Swiss architect Mario Botta, whose San Francisco Museum of Modern Art building reopens next week with a Snøhetta-designed extension, has put his stamp on the iconic Fixpencil tool for architects.
His two designs for the mechanical pencil feature a black-and-white checked motif finished off with his signature. They include Fixpencil's classic hexagonal-shaped aluminium barrel and steel clip, and come with graphite and four coloured watercolour leads.
The Fixpencil has been a staple in the catalogue of stationery manufacturers Caran d'Ache since 1929. It is so recognised in its native Switzerland that it was featured on a commemorative stamp in 2005.
Botta uses the Fixpencil in his own practice, and apparently considers it an extension of his hand that fosters a "direct relationship between thought and design" and emphasises architecture's artisanal heritage.
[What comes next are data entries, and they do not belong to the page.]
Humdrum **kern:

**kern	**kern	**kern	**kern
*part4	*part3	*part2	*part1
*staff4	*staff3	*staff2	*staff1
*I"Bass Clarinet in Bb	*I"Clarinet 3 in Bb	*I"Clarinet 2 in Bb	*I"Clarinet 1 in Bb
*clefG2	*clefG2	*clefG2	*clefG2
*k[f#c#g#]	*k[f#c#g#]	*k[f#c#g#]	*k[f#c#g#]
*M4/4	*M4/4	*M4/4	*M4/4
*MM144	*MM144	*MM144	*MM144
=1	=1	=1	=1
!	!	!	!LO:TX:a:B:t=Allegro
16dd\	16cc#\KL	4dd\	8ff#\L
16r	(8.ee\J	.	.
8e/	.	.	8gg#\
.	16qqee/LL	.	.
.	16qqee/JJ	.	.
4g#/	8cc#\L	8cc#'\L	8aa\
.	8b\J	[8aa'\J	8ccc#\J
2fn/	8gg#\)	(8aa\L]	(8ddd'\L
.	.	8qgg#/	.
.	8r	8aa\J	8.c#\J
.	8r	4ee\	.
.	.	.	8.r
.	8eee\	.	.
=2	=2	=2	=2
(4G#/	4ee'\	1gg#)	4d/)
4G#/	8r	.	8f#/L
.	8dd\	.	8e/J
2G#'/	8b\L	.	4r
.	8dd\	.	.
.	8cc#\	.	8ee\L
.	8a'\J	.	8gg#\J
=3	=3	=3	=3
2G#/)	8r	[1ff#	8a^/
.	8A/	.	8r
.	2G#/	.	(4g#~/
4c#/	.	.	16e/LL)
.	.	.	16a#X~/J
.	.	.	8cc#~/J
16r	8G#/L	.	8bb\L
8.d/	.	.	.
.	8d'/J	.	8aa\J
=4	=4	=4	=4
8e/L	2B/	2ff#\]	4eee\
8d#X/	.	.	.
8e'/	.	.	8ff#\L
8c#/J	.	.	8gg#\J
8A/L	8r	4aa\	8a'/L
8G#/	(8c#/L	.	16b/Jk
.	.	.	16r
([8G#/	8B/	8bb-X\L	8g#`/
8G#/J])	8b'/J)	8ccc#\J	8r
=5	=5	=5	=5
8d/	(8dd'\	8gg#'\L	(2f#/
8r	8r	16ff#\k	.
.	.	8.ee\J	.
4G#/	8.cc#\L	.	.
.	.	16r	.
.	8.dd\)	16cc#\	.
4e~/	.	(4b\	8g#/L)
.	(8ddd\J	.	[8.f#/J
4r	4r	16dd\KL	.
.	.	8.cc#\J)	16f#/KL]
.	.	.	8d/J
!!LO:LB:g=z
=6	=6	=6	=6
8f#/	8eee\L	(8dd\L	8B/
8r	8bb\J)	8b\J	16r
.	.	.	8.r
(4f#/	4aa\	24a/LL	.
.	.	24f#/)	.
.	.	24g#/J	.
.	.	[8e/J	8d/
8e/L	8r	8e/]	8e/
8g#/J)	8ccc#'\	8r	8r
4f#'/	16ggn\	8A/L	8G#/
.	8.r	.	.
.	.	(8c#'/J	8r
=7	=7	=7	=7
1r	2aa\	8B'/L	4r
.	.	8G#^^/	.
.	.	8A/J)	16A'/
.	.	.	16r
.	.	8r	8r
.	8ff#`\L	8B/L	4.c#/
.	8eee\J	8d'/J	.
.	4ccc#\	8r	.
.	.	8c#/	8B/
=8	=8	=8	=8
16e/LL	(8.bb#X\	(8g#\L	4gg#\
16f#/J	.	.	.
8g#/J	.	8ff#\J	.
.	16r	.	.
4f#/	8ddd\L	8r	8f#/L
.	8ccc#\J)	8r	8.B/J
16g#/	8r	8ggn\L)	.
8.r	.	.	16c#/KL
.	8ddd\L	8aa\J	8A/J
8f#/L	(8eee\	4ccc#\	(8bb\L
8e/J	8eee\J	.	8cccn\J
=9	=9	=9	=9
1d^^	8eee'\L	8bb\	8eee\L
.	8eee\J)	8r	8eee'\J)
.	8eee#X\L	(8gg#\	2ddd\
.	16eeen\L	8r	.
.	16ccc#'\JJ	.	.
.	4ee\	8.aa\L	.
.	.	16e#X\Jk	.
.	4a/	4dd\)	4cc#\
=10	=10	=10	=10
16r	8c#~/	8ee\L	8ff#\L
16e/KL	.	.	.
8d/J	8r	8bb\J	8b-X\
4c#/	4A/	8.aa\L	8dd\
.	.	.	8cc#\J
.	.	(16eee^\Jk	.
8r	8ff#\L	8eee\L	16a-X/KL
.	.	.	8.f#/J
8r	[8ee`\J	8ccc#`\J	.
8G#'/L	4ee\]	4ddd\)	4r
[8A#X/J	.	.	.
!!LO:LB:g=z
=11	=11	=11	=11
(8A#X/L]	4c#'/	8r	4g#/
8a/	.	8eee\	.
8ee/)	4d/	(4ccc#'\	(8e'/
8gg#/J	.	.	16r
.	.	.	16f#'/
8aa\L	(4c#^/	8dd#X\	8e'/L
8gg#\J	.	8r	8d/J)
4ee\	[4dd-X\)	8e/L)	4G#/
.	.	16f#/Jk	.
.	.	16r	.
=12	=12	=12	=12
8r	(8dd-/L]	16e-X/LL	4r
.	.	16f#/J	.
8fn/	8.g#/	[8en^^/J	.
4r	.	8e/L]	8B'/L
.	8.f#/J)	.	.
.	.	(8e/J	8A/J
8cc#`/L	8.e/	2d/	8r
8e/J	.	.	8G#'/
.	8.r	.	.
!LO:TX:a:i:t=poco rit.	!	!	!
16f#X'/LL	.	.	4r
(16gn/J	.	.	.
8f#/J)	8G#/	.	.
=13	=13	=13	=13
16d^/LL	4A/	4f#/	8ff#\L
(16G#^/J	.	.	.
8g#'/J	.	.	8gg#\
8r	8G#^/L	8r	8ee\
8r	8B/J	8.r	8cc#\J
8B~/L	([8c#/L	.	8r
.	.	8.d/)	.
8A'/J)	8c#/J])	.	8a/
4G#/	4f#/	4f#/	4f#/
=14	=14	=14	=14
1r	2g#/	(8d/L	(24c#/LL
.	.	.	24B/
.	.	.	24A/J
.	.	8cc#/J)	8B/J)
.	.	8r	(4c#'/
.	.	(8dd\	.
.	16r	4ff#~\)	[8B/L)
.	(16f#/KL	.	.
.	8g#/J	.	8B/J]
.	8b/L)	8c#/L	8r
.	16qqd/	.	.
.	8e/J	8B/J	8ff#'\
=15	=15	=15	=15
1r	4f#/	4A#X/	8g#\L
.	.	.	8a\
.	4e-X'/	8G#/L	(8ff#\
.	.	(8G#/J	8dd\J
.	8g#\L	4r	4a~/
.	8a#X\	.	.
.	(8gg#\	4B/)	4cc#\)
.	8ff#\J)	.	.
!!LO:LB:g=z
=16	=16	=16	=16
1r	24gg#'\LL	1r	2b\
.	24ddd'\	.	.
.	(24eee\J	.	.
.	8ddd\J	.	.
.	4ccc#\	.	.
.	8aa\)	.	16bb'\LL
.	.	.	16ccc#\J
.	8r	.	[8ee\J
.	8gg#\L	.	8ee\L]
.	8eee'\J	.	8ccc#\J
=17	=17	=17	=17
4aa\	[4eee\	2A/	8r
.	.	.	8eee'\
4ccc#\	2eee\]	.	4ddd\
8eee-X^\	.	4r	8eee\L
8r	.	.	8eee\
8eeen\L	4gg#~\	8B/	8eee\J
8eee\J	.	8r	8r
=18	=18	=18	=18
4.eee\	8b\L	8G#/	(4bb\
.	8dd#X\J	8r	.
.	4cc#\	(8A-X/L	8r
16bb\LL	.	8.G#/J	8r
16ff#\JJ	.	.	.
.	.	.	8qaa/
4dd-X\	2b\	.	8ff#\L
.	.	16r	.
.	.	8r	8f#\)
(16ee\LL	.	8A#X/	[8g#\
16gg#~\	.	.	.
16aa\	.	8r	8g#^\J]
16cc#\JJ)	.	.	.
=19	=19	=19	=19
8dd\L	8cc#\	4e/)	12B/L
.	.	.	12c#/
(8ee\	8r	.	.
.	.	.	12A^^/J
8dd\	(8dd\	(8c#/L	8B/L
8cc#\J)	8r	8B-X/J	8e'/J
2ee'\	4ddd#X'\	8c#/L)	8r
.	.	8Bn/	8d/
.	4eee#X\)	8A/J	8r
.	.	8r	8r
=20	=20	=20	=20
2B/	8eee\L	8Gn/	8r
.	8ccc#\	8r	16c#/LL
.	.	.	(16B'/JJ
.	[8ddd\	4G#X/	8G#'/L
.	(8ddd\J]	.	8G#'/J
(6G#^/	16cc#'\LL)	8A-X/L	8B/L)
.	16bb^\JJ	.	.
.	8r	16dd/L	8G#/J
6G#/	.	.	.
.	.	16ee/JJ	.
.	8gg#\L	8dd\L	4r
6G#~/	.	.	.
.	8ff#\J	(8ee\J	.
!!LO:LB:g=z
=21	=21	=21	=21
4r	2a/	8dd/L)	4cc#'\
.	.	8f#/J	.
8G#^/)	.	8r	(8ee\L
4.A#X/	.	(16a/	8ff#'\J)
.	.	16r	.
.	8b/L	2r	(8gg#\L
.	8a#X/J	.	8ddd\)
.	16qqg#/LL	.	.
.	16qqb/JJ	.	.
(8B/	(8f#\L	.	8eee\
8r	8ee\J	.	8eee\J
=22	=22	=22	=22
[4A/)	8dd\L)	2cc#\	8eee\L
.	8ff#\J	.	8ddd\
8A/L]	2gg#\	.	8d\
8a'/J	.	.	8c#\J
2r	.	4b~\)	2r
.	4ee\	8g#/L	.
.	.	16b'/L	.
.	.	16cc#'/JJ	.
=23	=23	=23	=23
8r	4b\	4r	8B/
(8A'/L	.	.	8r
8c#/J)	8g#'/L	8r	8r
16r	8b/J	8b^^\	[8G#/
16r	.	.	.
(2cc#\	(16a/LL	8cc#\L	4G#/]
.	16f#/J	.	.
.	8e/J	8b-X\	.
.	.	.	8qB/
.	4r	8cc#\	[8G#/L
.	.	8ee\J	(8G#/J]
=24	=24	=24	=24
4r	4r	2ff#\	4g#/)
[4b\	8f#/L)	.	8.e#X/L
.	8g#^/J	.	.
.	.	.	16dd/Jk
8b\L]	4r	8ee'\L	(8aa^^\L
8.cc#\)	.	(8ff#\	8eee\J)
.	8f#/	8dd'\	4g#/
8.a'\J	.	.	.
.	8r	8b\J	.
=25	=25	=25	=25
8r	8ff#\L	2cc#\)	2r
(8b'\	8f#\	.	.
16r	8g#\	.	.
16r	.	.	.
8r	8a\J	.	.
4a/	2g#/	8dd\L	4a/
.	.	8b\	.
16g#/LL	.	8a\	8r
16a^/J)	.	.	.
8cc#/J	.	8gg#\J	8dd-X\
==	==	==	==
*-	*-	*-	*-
He previously collaborated with the fellow Swiss company on a limited-edition, peacock feather-topped fountain pen in 2005.
Botta's limited-edition design for the Fixpencil is intended to bring out its hexagonal shape through a pattern of alternating rectangles that calls to mind the contrasting brickwork in some of his projects, such as the black-and-white oculus of SFMOMA.
The 1995 building has been in the headlines during recent lead-up to the opening of its new extension, which triples the existing gallery space.
Botta is yet to comment on the finished project, although when speaking to Dezeen last year, he seemed less than enthused.
"The building, as I conceived it, compared itself either with the sky or with the top of the skyscraper dating back to the 1930s at its back. Now the expansion looks like a mute wall, an enlarged wardrobe," he said. "My impressions simply come from the images I saw in newspapers. I hope the accomplished work will be better and prove me wrong."
However, SFMOMA deputy director Ruth Berson said Botta had been generous in accepting alterations to his work, which included the removal of its stately granite staircase.
"He said to [Snøhetta partner Craig Dykers]: 'I've had my moment with the building, now it's your moment'," she recalled.
Botta is not the only architect branching into stationery design. Japanese architect Shigeru Ban recently launched his own take on the ballpoint pen — one with a laser-etched scale ruler along its body.
Produced in conjunction with Acme Studio, the three-faceted pen retracts when its lower and upper halves are twisted.
Other designer-led pens on the market include Marc Newson's luxury Montblanc M, which features a nib plated in rare metals inside a polished black resin case, as well as his Nautilus retractable fountain pen for French fashion house Hermes.